The World Human Powered Vehicle Association is dedicated to promoting the design and development of human-powered vehicles. Its main focus is coordinating between national HPV clubs with regard to competitions and records. The WHPVA also supports the Human Power eJournal, with a broader focus including stationary uses of human power.

== History ==
The WHPVA was originally called the IHPVA (International Human Powered Vehicle Association), which was founded in 1976 in the USA and was for many years an association of individual members. In 1997 the IHPVA was reorganized into an international association with national organizations as members and an American association which adopted the name Human Powered Vehicle Association HPVA.

Due to conflicts regarding record keeping and copyrights, the HPVA left the IHPVA in 2004. In 2008 the HPVA decided to rename itself to IHPVA while the IHPVA of this time decided to keep its name, resulting in two organizations with the same name.

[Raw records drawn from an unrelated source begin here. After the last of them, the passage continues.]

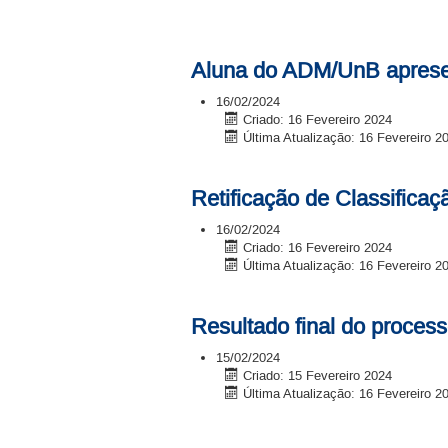
Aluna do ADM/UnB apresen
16/02/2024
Criado: 16 Fevereiro 2024
Última Atualização: 16 Fevereiro 2
Retificação de Classifica
16/02/2024
Criado: 16 Fevereiro 2024
Última Atualização: 16 Fevereiro 2
Resultado final do proce
15/02/2024
Criado: 15 Fevereiro 2024
Última Atualização: 16 Fevereiro 2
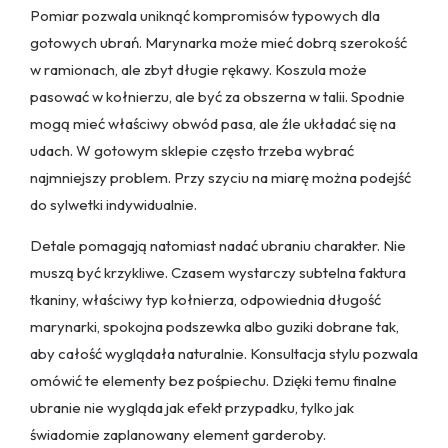
Pomiar pozwala uniknąć kompromisów typowych dla
gotowych ubrań. Marynarka może mieć dobrą szerokość
w ramionach, ale zbyt długie rękawy. Koszula może
pasować w kołnierzu, ale być za obszerna w talii. Spodnie
mogą mieć właściwy obwód pasa, ale źle układać się na
udach. W gotowym sklepie często trzeba wybrać
najmniejszy problem. Przy szyciu na miarę można podejść
do sylwetki indywidualnie.
Detale pomagają natomiast nadać ubraniu charakter. Nie
muszą być krzykliwe. Czasem wystarczy subtelna faktura
tkaniny, właściwy typ kołnierza, odpowiednia długość
marynarki, spokojna podszewka albo guziki dobrane tak,
aby całość wyglądała naturalnie. Konsultacja stylu pozwala
omówić te elementy bez pośpiechu. Dzięki temu finalne
ubranie nie wygląda jak efekt przypadku, tylko jak
świadomie zaplanowany element garderoby.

In a hostile takeover, the American IHPVA also seized control of the domain name ihpva.org away from the international IHPVA. The IHPVA tried to regain its domain by appealing to the ICANNs ombudsman but was unsuccessful and in 2009 itself renamed to WHPVA.

== WHPVA records ==
The WHPVA maintains speed and distance records for various times and distances for land, water and air vehicles. The best hour record is currently held by Francesco Russo of Switzerland with a total distance of 92.43 km. Since 2009, this recordbase has forked from the previously identical one of the IHPVA.